京都市の赤ちゃん過去最少 住宅高騰、子育て世代住めない街に?

京都市役所

 京都市はこのほど、女性1人が生涯に産む子どもの数を示す2022年の合計特殊出生率が前年比0.02ポイント減の1.15となったと発表した。過去6番目の低さで、減少は6年連続。出生数は過去最少を更新し、少子化の進行や深刻化する子育て世代の市外流出が要因とみられる。

 市では、16年の1.30までほぼ横ばい傾向だったが、17年の1.27以降は減少が続く。過去最少は05年の1.11だった。行政区別でみると、西京区が1.29と最も高く、伏見区1.27、右京区と山科区が1.25と続いた。

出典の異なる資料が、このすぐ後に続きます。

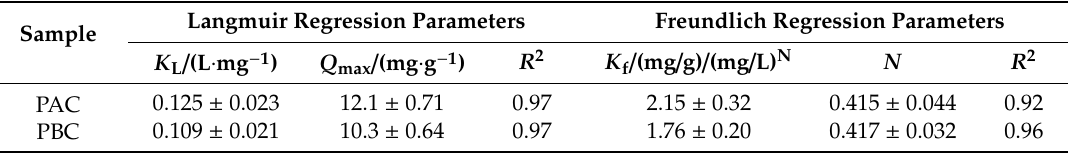
Table 2. Regression parameters of Langmuir and Freundlich model for the sorption of Strontium by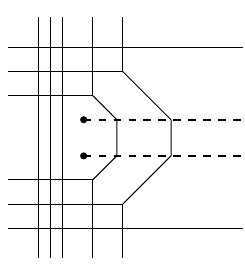
Figure 7 . Brane web realization with the charges of a 4-pole solution with one puncture, as discussed in section 4.5. The number of D5 branes on the left hand side is larger than the number of D5 branes on the right hand side, corresponding to N 1 > N 2 in the supergravity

最も低かったのは東山区の0.74で、上京区0.86、下京区0.90、中京区0.97と市内中心部で1を下回った。

 出生数は8372人で、前年比395人減の7年連続減となり、統計の残る1946年以降で最少となった。算出対象としている15~49歳の女性の人口は、27万1199人と、前年比6530人減だった。

 全国平均の合計特殊出生率は前年比0.04ポイント減の1.26。京都府全体でも0.04ポイント減の1.18。過去4番目の低さで、全国順位は40番目だった。

 出生率低下に歯止めがかからないのは、市内中心部の住宅価格高騰により、市外へ子育て世代が流出していることも要因にある。市は本年度から庁内にプロジェクト推進本部を設け、建築物の高さ規制緩和といった都市計画の見直しなどの定住移住策を進めている。

 また、人口減少、高齢化の著しい洛西ニュータウン(西京区)での大規模な規制緩和を行い、住み替えを促進させる方針だ。市総合政策室は「非常に危機感を持っている。総力を挙げて取り組みを進めていく必要がある」と強調する。